#### DIRECTIVE A
Output every line of the records below as a numbered list, skipping blank lines and leaving out the pictures.

(DOCUMENT EXCERPT Opens)

A non–zero value specifies that characters are to be matched on a case–sensitive basis. For example. "chr" would match only to "chr" and not to "CHR".

A zero value specifies that characters are to be matched on a case–insensitive basis. For example. "chr" would match to "chr", "CHR", and "Chr".

This parameter does apply to ranges. For example, if this parameter is non–zero, then "[a–z]" in the regular expression string would match to any lowercase letter. If this parameter is zero, then "[a–z]" would match to any letter.
textToSearch const char * The text to match to the regular expression.

The regular expression must match from the beginning of the text. If you want to search for a regular expression match anywhere in the text, you must call this function iteratively, each time passing the address of the next character in the text. See the Instrument Help for example source code. The function RegExpr_FindPatternInText performs this for you.
textLength integer The number of bytes in the text you want to be included to the search for a match to the regular expression.

If you pass a value less than zero, the text is assumed to be nul–terminated, and the full length is used.
direction integer Specifies whether the text is searched starting at the beginning and working forwards or starting at the end and working backwards.

Values:
RegExpr_SearchForwards 1: Start at beginning (any non–zero value can be used)
RegExpr_SearchBackwards 0: Start end end
matchPolicy integer Specifies whether the maximum or minimum number of characters are matched to the pattern.

Examples:

If the pattern is "a+" and the text to search is "aaaaab", the match could be of length 1 or 5. If you specify RegExpr_MatchLargestNumChars, the match length will be 5. Otherwise, it will be 1.

If the pattern is "a+b" and the text to search is "ababab", the match could be of length 2 or 6. If you specify RegExpr_MatchLargestNumChars, the match length will be 6. Otherwise, it will be 2.

Values:
RegExpr_MatchLargestNumChars 1 (Any non–zero value can be used)
RegExpr_MatchSmallestNumChars 0
Output
Name Type Description
matched integer * If there was a match, this parameter is set to 1. Otherwise, it is set to 0.
matchPosition integer * The zero–based index of the position within the text where the match to the regular expression begins.

If there was no match, then the parameter is set to –1.
matchLength integer * This parameter is set to the number of characters in the text that actually matched to the regular expression.

If there was no match, then the parameter is set to –1.

Return Value

Name Type Description
parseStatus integer Indicates if the regular expression was parsed successfully.

If the string is not a valid regular expression, a negative error number is returned. You can pass this error number to the RegExpr_GetErrorString function. However, in some cases there is more error information than can be encoded in the error number. You can get more detailed information about the result of the last call to this function by calling RegExpr_GetErrorElaboration.

The error numbers are:
0 success
–12 out of memory
–7900 unmatched character
–7901 invalid character in range
–7902 regular expression ends with backslash
–7903 invalid hex character (after \x)
–7904 operator applied to an empty pattern
–7905 empty left side of '|'
–7906 empty right side of '|'
–7907 empty group
–7908 invalid range
–7909 empty set ([])
–7910 empty input string
–7911 NULL input string
–7912 multibyte characters not allowed in range

(DOCUMENT EXCERPT Closes)
(RECORDS PROVIDED Opens)

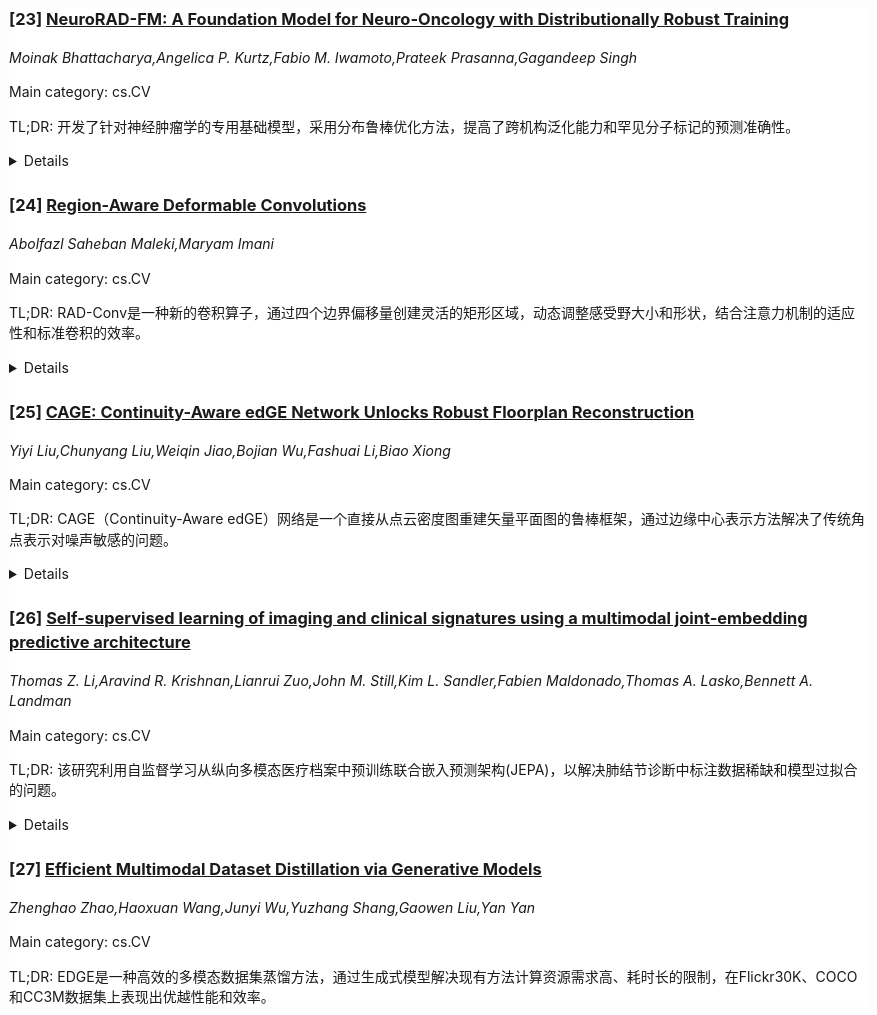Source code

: ### [23] [NeuroRAD-FM: A Foundation Model for Neuro-Oncology with Distributionally Robust Training](https://arxiv.org/abs/2509.15416)
*Moinak Bhattacharya,Angelica P. Kurtz,Fabio M. Iwamoto,Prateek Prasanna,Gagandeep Singh*

Main category: cs.CV

TL;DR: 开发了针对神经肿瘤学的专用基础模型，采用分布鲁棒优化方法，提高了跨机构泛化能力和罕见分子标记的预测准确性。


<details><summary>Details</summary></details>


### [24] [Region-Aware Deformable Convolutions](https://arxiv.org/abs/2509.15436)
*Abolfazl Saheban Maleki,Maryam Imani*

Main category: cs.CV

TL;DR: RAD-Conv是一种新的卷积算子，通过四个边界偏移量创建灵活的矩形区域，动态调整感受野大小和形状，结合注意力机制的适应性和标准卷积的效率。


<details><summary>Details</summary></details>


### [25] [CAGE: Continuity-Aware edGE Network Unlocks Robust Floorplan Reconstruction](https://arxiv.org/abs/2509.15459)
*Yiyi Liu,Chunyang Liu,Weiqin Jiao,Bojian Wu,Fashuai Li,Biao Xiong*

Main category: cs.CV

TL;DR: CAGE（Continuity-Aware edGE）网络是一个直接从点云密度图重建矢量平面图的鲁棒框架，通过边缘中心表示方法解决了传统角点表示对噪声敏感的问题。


<details><summary>Details</summary></details>


### [26] [Self-supervised learning of imaging and clinical signatures using a multimodal joint-embedding predictive architecture](https://arxiv.org/abs/2509.15470)
*Thomas Z. Li,Aravind R. Krishnan,Lianrui Zuo,John M. Still,Kim L. Sandler,Fabien Maldonado,Thomas A. Lasko,Bennett A. Landman*

Main category: cs.CV

TL;DR: 该研究利用自监督学习从纵向多模态医疗档案中预训练联合嵌入预测架构(JEPA)，以解决肺结节诊断中标注数据稀缺和模型过拟合的问题。


<details><summary>Details</summary></details>


### [27] [Efficient Multimodal Dataset Distillation via Generative Models](https://arxiv.org/abs/2509.15472)
*Zhenghao Zhao,Haoxuan Wang,Junyi Wu,Yuzhang Shang,Gaowen Liu,Yan Yan*

Main category: cs.CV

TL;DR: EDGE是一种高效的多模态数据集蒸馏方法，通过生成式模型解决现有方法计算资源需求高、耗时长的限制，在Flickr30K、COCO和CC3M数据集上表现出优越性能和效率。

(RECORDS PROVIDED Closes)

#### DIRECTIVE B
In the regular expression function documentation, what error number indicates an empty group?

#### ANSWER SPACE A
1. Source code
2. : ### [23] [NeuroRAD-FM: A Foundation Model for Neuro-Oncology with Distributionally Robust Training](https://arxiv.org/abs/2509.15416)
3. *Moinak Bhattacharya,Angelica P. Kurtz,Fabio M. Iwamoto,Prateek Prasanna,Gagandeep Singh*
4. Main category: cs.CV
5. TL;DR: 开发了针对神经肿瘤学的专用基础模型，采用分布鲁棒优化方法，提高了跨机构泛化能力和罕见分子标记的预测准确性。
6. <details><summary>Details</summary></details>
7. ### [24] [Region-Aware Deformable Convolutions](https://arxiv.org/abs/2509.15436)
8. *Abolfazl Saheban Maleki,Maryam Imani*
9. Main category: cs.CV
10. TL;DR: RAD-Conv是一种新的卷积算子，通过四个边界偏移量创建灵活的矩形区域，动态调整感受野大小和形状，结合注意力机制的适应性和标准卷积的效率。
11. <details><summary>Details</summary></details>
12. ### [25] [CAGE: Continuity-Aware edGE Network Unlocks Robust Floorplan Reconstruction](https://arxiv.org/abs/2509.15459)
13. *Yiyi Liu,Chunyang Liu,Weiqin Jiao,Bojian Wu,Fashuai Li,Biao Xiong*
14. Main category: cs.CV
15. TL;DR: CAGE（Continuity-Aware edGE）网络是一个直接从点云密度图重建矢量平面图的鲁棒框架，通过边缘中心表示方法解决了传统角点表示对噪声敏感的问题。
16. <details><summary>Details</summary></details>
17. ### [26] [Self-supervised learning of imaging and clinical signatures using a multimodal joint-embedding predictive architecture](https://arxiv.org/abs/2509.15470)
18. *Thomas Z. Li,Aravind R. Krishnan,Lianrui Zuo,John M. Still,Kim L. Sandler,Fabien Maldonado,Thomas A. Lasko,Bennett A. Landman*
19. Main category: cs.CV
20. TL;DR: 该研究利用自监督学习从纵向多模态医疗档案中预训练联合嵌入预测架构(JEPA)，以解决肺结节诊断中标注数据稀缺和模型过拟合的问题。
21. <details><summary>Details</summary></details>
22. ### [27] [Efficient Multimodal Dataset Distillation via Generative Models](https://arxiv.org/abs/2509.15472)
23. *Zhenghao Zhao,Haoxuan Wang,Junyi Wu,Yuzhang Shang,Gaowen Liu,Yan Yan*
24. Main category: cs.CV
25. TL;DR: EDGE是一种高效的多模态数据集蒸馏方法，通过生成式模型解决现有方法计算资源需求高、耗时长的限制，在Flickr30K、COCO和CC3M数据集上表现出优越性能和效率。

#### ANSWER SPACE B
–7907